Saturday, December 29, 2007

Try to Find an Anti-War March

By Alan Caruba

Have you noticed that there just aren't any anti-war marches occurring lately?

Afghanistan and Iraq are just not Vietnam. The reason given for Vietnam was that we were still engaged in a long Cold War and we didn't want that "domino" to fall to international communism. A generation later we have an embassy there.

The Middle East is a very different kettle of fish. The motivation there is Islam, a religion whose holy book is more a battle plan with the promise of a hot ticket to paradise if you die in war. Islam divides up the world between Dar al-Islam and Dar al-Harb. There's Islam with its umma or community and all the rest outside of it is a world of "war" until it too is subsumed.

Of course, there are surely lots of Iraqis, Iranians, Afghanis, and other Muslim folks in the region who do not want war, but they are not the ones with guns, bombs, and the willingness to use them. That makes them "victims", no matter who kills them.
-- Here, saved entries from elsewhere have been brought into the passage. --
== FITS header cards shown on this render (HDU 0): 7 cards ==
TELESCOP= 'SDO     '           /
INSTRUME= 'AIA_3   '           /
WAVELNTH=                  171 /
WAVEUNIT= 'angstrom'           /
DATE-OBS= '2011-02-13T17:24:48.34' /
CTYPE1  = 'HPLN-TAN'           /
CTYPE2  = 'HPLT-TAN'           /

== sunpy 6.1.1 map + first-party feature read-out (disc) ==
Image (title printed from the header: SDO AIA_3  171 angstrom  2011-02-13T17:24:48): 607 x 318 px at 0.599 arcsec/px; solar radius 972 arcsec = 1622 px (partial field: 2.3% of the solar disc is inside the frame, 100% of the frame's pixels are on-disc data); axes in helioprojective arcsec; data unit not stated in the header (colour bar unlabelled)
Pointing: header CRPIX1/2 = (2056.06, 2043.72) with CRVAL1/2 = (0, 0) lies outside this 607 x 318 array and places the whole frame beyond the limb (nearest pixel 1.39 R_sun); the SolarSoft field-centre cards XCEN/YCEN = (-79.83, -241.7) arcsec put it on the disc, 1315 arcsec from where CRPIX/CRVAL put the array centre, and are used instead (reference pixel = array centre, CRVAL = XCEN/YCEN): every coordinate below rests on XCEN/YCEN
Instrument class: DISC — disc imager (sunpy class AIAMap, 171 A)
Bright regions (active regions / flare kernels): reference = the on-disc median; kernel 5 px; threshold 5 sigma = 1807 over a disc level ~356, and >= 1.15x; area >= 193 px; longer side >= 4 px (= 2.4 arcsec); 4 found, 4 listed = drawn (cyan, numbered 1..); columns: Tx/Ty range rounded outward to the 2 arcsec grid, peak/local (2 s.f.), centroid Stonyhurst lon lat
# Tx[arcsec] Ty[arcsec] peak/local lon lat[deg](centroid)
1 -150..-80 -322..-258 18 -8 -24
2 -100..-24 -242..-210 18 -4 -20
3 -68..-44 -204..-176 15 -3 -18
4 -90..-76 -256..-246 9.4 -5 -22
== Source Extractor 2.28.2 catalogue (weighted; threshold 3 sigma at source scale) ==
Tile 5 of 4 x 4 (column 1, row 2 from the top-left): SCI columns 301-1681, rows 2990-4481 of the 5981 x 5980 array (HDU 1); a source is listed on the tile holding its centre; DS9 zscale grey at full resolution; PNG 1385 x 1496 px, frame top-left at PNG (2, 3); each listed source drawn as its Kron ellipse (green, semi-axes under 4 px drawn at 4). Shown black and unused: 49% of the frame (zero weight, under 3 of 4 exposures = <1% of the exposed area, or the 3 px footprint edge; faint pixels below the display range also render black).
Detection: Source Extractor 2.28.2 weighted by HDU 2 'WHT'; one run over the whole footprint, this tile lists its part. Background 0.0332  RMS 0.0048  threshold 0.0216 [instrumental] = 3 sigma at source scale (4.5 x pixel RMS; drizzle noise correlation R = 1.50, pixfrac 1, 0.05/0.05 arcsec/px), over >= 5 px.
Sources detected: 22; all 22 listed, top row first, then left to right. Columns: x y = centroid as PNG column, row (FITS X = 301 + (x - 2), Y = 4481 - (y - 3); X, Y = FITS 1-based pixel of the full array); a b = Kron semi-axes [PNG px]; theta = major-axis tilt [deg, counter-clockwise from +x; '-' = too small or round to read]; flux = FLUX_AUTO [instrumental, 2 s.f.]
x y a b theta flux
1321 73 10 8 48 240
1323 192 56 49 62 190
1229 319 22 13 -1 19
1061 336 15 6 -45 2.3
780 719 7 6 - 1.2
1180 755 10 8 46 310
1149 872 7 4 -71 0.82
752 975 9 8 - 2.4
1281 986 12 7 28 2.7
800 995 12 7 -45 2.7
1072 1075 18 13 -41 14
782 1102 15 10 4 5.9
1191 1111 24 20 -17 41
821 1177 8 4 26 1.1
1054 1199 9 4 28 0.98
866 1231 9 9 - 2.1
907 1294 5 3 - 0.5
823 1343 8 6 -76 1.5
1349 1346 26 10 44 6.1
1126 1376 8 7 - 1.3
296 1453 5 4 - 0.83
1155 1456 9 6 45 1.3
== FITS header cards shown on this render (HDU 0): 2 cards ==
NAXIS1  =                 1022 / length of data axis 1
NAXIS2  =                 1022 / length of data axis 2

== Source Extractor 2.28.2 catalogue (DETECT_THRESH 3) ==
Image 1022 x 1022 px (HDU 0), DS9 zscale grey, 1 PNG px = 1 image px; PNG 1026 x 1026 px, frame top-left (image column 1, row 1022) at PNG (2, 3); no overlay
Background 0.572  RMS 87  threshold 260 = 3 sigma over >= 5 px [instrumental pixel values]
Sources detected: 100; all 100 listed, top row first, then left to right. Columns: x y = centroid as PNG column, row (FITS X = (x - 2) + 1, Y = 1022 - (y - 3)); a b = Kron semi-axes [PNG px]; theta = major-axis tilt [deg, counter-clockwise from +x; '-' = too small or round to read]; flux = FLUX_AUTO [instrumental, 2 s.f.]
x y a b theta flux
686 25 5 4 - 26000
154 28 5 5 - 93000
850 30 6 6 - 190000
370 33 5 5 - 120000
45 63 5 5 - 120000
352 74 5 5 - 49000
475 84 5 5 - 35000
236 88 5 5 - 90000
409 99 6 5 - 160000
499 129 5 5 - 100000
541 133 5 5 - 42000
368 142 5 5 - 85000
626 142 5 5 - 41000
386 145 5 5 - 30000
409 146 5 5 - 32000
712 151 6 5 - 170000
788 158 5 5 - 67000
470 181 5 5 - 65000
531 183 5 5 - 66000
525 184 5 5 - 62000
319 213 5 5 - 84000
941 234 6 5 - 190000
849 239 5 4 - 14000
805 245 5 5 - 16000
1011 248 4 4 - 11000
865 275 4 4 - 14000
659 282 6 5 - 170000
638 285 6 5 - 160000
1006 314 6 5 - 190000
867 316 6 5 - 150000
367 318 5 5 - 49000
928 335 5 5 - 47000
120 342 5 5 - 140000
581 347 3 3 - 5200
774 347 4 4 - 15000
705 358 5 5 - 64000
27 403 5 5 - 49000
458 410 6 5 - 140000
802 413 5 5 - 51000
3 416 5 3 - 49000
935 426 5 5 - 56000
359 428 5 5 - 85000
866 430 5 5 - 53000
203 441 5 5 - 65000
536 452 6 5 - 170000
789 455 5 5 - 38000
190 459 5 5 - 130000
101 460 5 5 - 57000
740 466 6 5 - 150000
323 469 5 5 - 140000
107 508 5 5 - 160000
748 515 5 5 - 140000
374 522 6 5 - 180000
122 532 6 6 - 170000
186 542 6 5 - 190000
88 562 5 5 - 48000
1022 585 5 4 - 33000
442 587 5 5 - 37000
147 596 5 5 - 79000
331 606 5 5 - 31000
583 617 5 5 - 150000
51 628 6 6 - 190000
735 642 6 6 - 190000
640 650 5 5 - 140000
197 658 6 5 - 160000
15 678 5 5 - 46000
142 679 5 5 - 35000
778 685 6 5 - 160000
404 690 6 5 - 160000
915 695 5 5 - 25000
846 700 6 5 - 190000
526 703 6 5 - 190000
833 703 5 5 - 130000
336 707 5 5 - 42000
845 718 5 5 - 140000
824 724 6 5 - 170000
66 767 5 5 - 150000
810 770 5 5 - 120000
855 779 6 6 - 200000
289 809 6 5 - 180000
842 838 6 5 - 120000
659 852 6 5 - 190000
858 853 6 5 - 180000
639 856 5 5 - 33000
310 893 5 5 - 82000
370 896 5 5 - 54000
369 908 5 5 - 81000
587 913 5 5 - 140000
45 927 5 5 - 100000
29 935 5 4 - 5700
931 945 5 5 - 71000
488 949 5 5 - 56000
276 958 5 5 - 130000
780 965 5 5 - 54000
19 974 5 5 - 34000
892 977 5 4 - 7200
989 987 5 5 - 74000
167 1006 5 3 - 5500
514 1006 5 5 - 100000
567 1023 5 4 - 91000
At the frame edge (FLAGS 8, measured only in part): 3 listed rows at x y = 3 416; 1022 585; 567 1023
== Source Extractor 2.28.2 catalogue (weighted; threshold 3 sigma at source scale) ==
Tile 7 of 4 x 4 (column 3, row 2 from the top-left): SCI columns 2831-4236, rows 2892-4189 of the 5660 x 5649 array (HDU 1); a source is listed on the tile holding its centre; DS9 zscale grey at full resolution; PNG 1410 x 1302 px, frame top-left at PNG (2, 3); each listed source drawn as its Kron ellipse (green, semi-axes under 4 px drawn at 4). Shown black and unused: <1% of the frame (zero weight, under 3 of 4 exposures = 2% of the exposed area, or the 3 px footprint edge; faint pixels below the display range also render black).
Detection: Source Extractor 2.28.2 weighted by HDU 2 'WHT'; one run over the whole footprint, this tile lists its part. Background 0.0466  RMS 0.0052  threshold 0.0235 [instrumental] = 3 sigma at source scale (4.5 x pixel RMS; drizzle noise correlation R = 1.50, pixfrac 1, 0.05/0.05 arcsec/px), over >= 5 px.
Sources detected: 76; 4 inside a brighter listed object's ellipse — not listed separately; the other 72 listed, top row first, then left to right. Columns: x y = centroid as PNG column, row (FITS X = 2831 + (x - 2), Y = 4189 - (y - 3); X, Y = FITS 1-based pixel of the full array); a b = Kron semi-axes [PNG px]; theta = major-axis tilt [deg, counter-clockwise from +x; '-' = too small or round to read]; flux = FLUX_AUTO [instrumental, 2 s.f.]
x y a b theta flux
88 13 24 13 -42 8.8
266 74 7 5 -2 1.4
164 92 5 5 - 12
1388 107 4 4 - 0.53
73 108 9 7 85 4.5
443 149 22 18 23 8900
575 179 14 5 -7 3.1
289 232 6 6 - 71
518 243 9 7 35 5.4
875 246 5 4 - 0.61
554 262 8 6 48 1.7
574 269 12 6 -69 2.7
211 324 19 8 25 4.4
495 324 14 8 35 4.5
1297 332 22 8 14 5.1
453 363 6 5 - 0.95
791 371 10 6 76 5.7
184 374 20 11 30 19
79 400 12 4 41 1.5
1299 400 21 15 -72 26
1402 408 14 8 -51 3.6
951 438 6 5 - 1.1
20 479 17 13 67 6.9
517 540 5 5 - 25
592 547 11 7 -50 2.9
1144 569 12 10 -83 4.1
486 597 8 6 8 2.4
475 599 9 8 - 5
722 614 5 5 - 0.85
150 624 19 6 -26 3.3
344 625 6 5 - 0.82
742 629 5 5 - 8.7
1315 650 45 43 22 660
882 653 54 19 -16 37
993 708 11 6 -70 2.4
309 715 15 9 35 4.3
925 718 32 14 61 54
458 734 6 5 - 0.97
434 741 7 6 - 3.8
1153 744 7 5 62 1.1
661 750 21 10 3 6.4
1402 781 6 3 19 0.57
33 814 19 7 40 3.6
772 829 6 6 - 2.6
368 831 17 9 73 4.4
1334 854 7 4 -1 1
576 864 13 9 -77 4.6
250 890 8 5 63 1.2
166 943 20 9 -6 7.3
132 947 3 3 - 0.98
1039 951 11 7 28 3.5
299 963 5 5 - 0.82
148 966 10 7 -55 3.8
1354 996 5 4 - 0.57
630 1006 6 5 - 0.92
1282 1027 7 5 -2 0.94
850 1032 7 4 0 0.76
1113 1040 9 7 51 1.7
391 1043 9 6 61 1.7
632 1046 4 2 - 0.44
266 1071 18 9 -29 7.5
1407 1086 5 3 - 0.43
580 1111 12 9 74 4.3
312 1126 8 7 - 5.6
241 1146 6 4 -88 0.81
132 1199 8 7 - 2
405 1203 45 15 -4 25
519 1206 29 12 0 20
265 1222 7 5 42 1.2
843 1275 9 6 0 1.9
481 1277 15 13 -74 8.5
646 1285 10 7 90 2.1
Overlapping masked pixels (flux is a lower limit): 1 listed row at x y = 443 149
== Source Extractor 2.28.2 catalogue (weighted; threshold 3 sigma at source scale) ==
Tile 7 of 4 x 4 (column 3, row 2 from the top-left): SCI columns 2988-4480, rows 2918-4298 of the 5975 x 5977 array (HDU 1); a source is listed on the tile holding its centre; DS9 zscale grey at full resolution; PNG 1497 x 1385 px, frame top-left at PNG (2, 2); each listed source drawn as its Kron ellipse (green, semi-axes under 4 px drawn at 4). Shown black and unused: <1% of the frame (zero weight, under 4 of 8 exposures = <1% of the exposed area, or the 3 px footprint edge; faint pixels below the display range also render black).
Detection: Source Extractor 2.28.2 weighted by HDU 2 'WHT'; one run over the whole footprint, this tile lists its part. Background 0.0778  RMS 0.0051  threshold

Here at home, the anti-war folks can't seem to get a good march going because, I think, most Americans have come to the conclusion that the U.S.A. is going to be in the Middle East for a long time, hopefully providing some kind of containment of conflict, but if that is not possible, killing whole bunches of people until they weary of dying in large numbers or sue for peace to avoid it.

Even the Iraqis seem to be making progress toward divvying up the oil revenue and letting every man sit peacefully beneath his olive tree. That is a major achievement in any Arab society. The Palestinians, by contrast, are busy making war on one another in order to get the biggest share of all the free money from the U.S., the European Union, and anyone else stupid enough to fund them.

As Americans watch the Middle East get even more shaky than it has been since the end of World War II, they are going to be looking at political candidates who, like George W. Bush, know how to kick some butt. Turning the other cheek is not going to be on their minds or their agenda.


Walt D said...

I am a Viet Nam veteran. When Desert Storm began in the early nineties, I thought, there is going to be a lot of anti-war protesters coming out of the woodwork. But I was amazed at the pro-war supporters greatly out numbered the anti-war protesters. It was a breath of fresh air to be driving through small towns in Connecticut and seeing many gatherings at busy intersection holding signs supporting the war and the troops. That was a first in my lifetime.

Alan Caruba said...

I think the public is better informed these days about the issues involved. There was no Internet when the Vietnam War was fought. As public opinion changed, so did media coverage, but these days public opinion leads the media, not follows it as much as in the past.